The “One of Us” initiative is the first of its kind in Europe and represents a larger effort to forge a cohesive continental anti-abortion movement.
According to the petition’s website, “One of Us” has “greater political potential than any other initiative that has been undertaken so far to protect the dignity of the person and life from conception at a European scale.”
“At the foundation of this challenge is the idea that abortion is not inevitable,” wrote Avvenire, the newspaper of the Italian Catholic Bishops’ Conference, presenting the initiative on Jan. 7.
The petition aims to collect 1 million signatures in at least seven of the 27 countries of the European Union by November, forcing the Strasbourg, France-based European Parliament to schedule a debate on the issue.
Still, anti-abortion groups recognize that the European Union doesn’t have the power to address abortion issues, which are regulated by each member state.

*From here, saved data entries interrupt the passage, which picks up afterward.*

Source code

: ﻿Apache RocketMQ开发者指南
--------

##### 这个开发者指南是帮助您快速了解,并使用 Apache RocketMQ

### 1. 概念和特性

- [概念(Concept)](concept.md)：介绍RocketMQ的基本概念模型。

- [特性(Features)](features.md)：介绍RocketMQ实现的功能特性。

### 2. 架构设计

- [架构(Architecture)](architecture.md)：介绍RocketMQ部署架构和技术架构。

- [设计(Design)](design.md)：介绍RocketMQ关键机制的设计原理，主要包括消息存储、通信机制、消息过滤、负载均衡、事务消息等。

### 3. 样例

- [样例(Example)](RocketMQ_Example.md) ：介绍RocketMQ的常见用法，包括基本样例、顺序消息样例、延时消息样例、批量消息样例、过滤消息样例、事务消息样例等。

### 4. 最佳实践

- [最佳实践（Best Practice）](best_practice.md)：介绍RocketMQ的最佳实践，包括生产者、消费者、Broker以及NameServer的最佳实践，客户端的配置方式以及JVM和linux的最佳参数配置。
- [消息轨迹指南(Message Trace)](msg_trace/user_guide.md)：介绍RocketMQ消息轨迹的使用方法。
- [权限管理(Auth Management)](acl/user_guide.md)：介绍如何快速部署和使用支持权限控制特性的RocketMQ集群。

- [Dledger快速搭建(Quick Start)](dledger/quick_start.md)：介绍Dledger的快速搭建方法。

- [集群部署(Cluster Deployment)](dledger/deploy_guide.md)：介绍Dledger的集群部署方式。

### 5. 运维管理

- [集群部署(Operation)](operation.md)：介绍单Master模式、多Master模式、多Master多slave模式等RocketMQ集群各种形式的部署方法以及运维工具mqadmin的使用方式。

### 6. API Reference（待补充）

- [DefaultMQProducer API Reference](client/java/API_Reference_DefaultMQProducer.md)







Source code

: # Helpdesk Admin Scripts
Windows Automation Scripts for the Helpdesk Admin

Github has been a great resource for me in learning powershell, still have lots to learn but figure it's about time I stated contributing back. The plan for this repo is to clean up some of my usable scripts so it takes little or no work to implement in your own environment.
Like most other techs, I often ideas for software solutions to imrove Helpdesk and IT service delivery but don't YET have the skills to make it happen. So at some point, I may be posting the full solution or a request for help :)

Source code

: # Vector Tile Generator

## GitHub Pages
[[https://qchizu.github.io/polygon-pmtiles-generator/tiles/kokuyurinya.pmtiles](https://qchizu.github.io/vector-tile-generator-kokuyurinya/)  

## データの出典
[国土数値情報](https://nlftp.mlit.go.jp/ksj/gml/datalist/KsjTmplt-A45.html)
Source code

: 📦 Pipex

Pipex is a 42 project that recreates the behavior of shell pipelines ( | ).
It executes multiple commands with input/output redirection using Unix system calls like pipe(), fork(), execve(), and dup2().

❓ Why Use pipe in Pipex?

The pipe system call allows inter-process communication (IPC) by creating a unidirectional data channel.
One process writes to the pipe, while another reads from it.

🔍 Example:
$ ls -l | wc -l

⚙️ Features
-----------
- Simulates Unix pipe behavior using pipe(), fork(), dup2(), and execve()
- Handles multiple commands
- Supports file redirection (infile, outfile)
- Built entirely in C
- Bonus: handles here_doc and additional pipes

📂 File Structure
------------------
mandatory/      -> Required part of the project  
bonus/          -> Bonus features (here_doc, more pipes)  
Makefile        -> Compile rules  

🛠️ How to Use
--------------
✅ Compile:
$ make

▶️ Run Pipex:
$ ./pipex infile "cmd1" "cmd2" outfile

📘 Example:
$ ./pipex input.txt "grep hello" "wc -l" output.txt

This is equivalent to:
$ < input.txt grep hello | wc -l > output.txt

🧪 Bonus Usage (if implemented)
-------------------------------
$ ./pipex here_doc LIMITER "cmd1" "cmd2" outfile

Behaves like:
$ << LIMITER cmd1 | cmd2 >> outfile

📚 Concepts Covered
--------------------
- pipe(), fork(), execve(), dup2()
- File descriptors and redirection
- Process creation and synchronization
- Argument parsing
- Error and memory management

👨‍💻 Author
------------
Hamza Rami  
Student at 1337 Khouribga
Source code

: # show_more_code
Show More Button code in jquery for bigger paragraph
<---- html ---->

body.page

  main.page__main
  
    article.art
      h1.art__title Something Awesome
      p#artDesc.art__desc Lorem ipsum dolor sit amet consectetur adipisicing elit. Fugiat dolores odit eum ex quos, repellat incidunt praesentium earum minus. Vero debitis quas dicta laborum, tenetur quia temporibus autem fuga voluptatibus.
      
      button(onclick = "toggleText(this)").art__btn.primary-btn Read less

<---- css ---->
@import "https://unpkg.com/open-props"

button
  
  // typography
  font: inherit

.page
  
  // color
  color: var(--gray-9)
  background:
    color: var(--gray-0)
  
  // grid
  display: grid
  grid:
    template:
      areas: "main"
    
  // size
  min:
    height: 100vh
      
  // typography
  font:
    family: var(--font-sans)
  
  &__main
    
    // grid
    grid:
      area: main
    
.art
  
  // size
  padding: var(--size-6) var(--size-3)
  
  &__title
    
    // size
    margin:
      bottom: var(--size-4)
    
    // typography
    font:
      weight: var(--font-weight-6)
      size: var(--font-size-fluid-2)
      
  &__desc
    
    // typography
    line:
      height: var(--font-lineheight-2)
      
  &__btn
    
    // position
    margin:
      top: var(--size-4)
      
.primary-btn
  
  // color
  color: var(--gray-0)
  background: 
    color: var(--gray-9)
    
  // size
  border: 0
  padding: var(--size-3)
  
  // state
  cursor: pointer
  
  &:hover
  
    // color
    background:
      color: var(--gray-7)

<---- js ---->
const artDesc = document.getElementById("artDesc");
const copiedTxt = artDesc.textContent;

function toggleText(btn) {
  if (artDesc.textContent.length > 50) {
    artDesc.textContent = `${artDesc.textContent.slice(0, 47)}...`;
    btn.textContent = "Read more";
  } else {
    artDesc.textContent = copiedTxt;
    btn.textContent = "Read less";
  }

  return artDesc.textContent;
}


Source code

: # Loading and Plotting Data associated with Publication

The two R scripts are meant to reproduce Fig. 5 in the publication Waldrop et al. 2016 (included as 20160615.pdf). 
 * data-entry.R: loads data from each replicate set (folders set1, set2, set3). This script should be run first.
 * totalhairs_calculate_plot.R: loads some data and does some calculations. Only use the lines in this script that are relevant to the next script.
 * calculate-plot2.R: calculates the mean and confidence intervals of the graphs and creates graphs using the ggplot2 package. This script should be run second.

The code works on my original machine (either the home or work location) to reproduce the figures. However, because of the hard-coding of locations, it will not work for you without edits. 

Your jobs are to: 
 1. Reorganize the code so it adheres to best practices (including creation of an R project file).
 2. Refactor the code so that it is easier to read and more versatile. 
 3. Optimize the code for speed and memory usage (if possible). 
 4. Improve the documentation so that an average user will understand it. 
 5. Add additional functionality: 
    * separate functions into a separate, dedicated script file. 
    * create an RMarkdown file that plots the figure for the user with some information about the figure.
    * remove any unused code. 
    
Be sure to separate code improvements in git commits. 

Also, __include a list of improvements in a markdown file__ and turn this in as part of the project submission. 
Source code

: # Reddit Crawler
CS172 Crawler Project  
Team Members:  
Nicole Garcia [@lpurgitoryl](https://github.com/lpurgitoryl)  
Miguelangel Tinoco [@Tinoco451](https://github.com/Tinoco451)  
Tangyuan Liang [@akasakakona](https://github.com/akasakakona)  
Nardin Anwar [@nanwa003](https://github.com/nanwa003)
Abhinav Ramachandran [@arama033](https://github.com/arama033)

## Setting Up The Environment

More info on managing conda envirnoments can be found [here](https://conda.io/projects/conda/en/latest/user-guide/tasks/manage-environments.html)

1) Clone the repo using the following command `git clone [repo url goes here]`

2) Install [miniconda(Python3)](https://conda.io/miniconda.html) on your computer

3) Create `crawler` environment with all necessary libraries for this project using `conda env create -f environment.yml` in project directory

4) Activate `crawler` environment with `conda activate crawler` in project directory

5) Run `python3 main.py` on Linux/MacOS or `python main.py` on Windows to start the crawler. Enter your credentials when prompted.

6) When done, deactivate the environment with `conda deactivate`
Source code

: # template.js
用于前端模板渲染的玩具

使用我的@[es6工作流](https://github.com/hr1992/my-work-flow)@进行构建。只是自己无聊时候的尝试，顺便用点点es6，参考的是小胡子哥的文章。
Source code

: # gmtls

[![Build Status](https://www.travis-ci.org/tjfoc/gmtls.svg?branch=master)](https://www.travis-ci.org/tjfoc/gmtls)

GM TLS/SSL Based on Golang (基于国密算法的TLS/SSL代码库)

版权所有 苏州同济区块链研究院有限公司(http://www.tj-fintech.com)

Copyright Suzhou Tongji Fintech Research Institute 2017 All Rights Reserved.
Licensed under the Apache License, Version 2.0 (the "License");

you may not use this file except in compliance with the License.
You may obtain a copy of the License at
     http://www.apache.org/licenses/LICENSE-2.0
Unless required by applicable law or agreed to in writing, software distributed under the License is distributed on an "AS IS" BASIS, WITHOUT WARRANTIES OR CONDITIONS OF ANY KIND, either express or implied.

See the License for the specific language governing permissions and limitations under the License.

In most European countries, with the exception of Ireland and Malta, abortion within the first trimester is generally legal.
The “One of Us” petition, even if successful and passed into law by the European Parliament, would not lead to the outright ban of abortion across Europe. It would, however, block funding from the European Union for activities that entail the destruction of embryos, such as stem cell research.
Nevertheless, organizers — led largely by independent Catholic groups — say that they hope the initiative will lead to “political change” on abortion, because of the “need to respect the wish of so many European citizens.”
Moreover, if the petition were to be turned into law, “jurisdiction at the European Court of Human Rights, where many bioethical cases are pending, could be positively influenced.”
Last year, the Strasbourg-based court ruled against a patent application involving a human embryo, which activists consider a landmark case.
The ruling, in declaring a patent application invalid, implicitly recognized that an embryo is a form of “human life.” If the “One of Us” petition were to be approved, anti-abortion activists would have more recourse to the court.
According to the petition’s organizers, “if a consensus will be achieved among 1 million citizens or more, a concrete ethical standard could be established across Europe” for the protection of human life, “no matter how young.”